1830-1876. otuzikinci osmanlı padişahı. sultan ii. mahmut ve pertevniyal valide sultan'ın oğludur. 1861 yılında büyük biraderi sultan abdülmecid'in ölümünden sonra tahta çıkmıştır. avrupa'ya seyahat için giden ilk osmanlı padişahıdır. iii. napolyon'un daveti üzerine 1867 yılında pariste düzenlenen exposition universelle sanayi sergisinin açılışı için paris'e gitmiş, seyahati uzatarak, diğer bazı avrupa hanedanlarını da ziyaret etmiştir. bu seyahatin ayrıntılı bilgisi tarihçi cemal kutay tarafından yazılmış "sultan abdüzaziz'in avrupa seyahati" adlı kitapta mevcuttur.

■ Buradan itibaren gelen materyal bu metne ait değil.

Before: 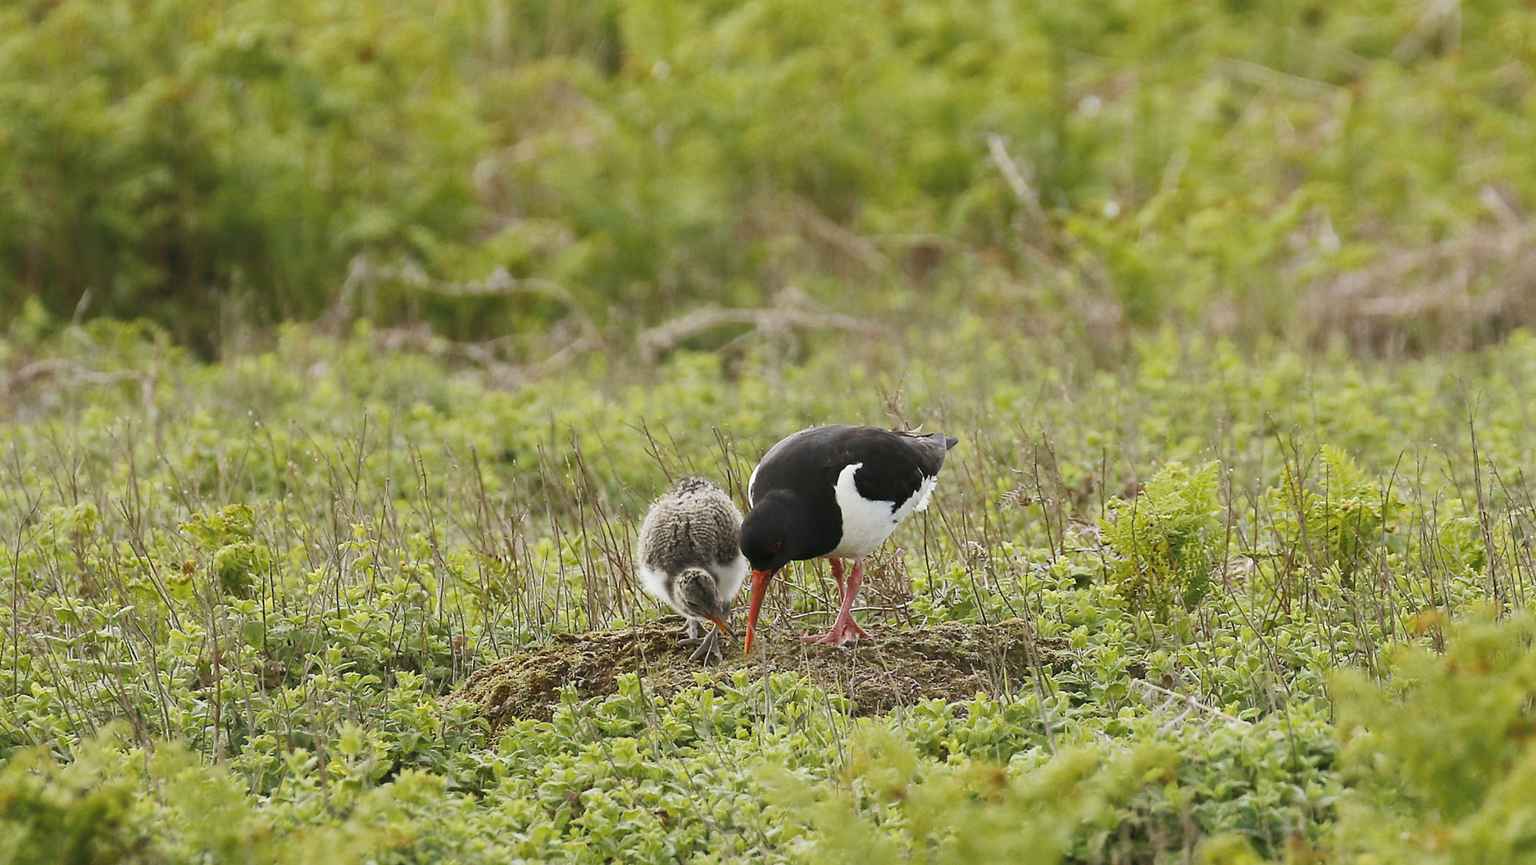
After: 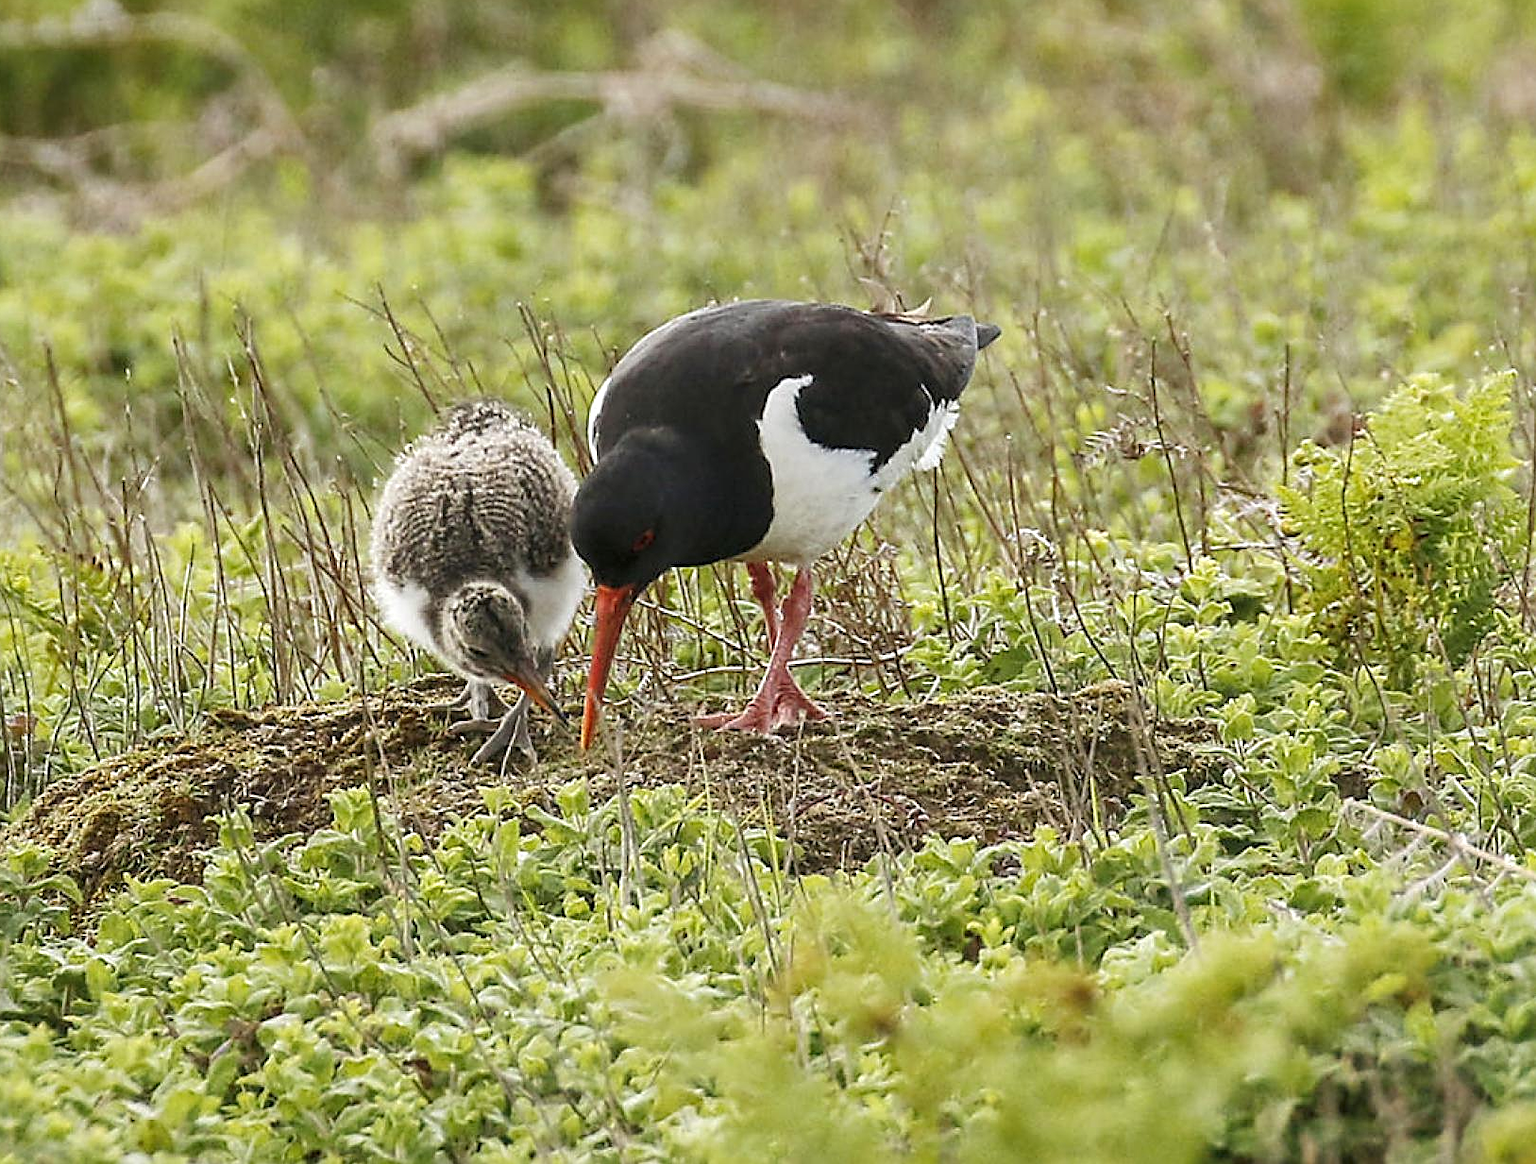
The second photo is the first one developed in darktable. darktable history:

kendi heykelini yaptıran ilk osmanlı padişahıdır. heykel beylerbeyi sarayı'nda havuzlu salon olarak bilinen mekanda görülebilir. i.ibb.co/... müzik ve resim sanatlarına düşkündür. kendi besteleri* ve çizimleri vardır. zengin bir tablo koleksiyonu oluşturmuş fakat bu tabloların büyük kısmı 1910 yılında yanan çırağan sarayında kül olmuştur.
beylerbeyi sarayı, çırağan sarayı ve yıldız sarayı içinde bulunan büyük mabeyn köşkünü yaptırmıştır. sultan abdülaziz hal yoluyla tahttan indirilmiştir. tahttan indirildikten bir süre sonra gerçekleşen ölümü şaibelidir. intihar mı cinayet mi olduğu konusu günümüze kadar çözülmemiştir.

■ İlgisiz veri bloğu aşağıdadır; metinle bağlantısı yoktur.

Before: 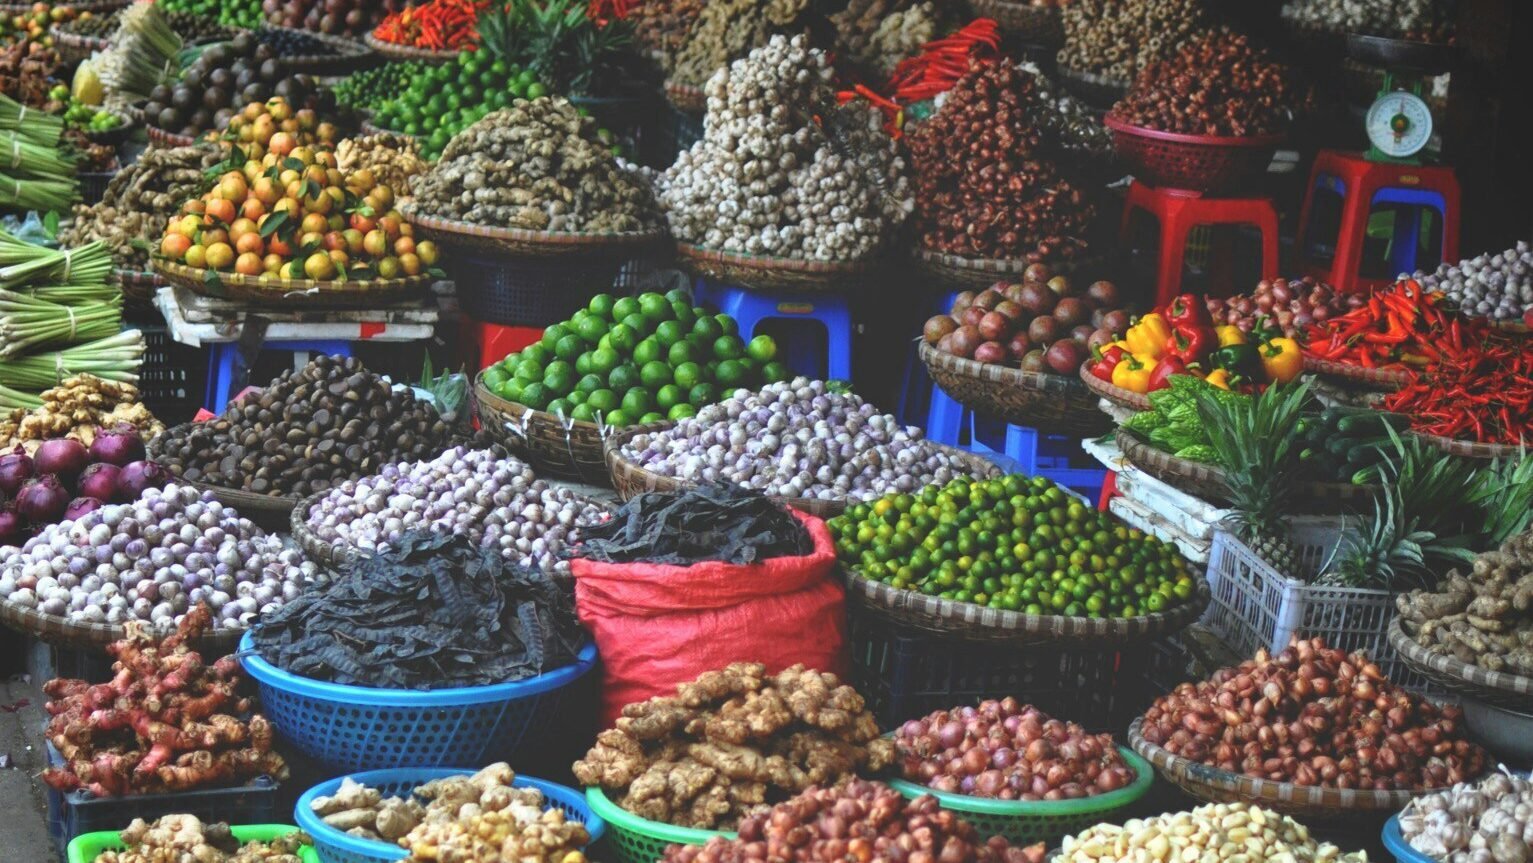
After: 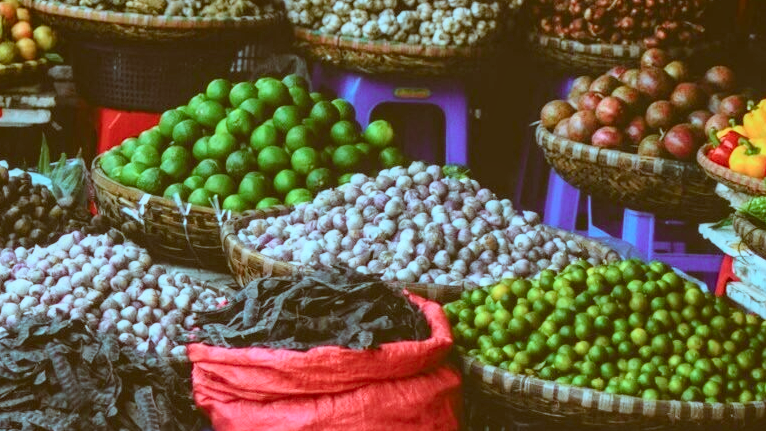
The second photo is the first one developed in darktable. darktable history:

annesi pertevniyal valide sultan osmanlı sarayının son valide sultanıdır. daha sonra tahta çıkan sultanların valideleri oğulları tahta çıkmadan önce vefat etmişlerdir. bu eksiklik son dönem osmanlı saray hareminin teşkilat ve protokollerini de etkilemiştir.
2 Metreden fazla boyda, 150 küsür kilogram çeken, hani izbandut gibi Osmanlı padişahı. İri kıyım vücuduyla güreşe yatkın olup, bizzat güreş müsabakalarını himaye etmiştir. Ünlü pehlivan tefrikalarında sıkça adı geçer. Bu öykülerde padişah dolmabahçe sarayı muayede salonunda yağlı güreş düzenler, galip gelen pehlivana çeşitli ödüller verir, sözlü tebriklerde bulunur, maaş bile bağlatır. "Orası kurmaca abi, gerçeği ne bunun" diye soranlara da, en namlı pehlivanlarımızdan kel aliço'yu başpehlivan yaptığını hatırlatalım (ki pehlivan tefrikasında kel aliço her zaman apollo creed 'e denk bir roldedir, genç güreşçinin meydan okuduğu, eninde sonunda destansı bir turnuvaya tutuşacağı, ya yeneceği ya da yenilse bile ezilmeyeceği mağrur rakip).
Normal yağlı güreşin yanı sıra, koç ve horoz gibi hayvan dövüşlerini de sevdiği söylenir. Ancak bunlar gerçek midir, yoksa 1. Meşrutiyet'in alafranga zevkli isimleri tarafından mı uydurulmuştur bilmiyorum. yine de siyaseten tanzimat'tan taviz vermemekle beraber özel hayatında alaturka zevkte olduğu, abisi abdülmecid'in saray tiyatrosunu kapatıp yerine ortaoyuncuları, karagözcüleri ve pehlivanları izlediği, saray orkestrası yerine ince saz dinlemeyi tercih ettiği bilinir (bilgileri bu mülkün sultanları ve bir darbenin anatomisi kitaplarından aldım).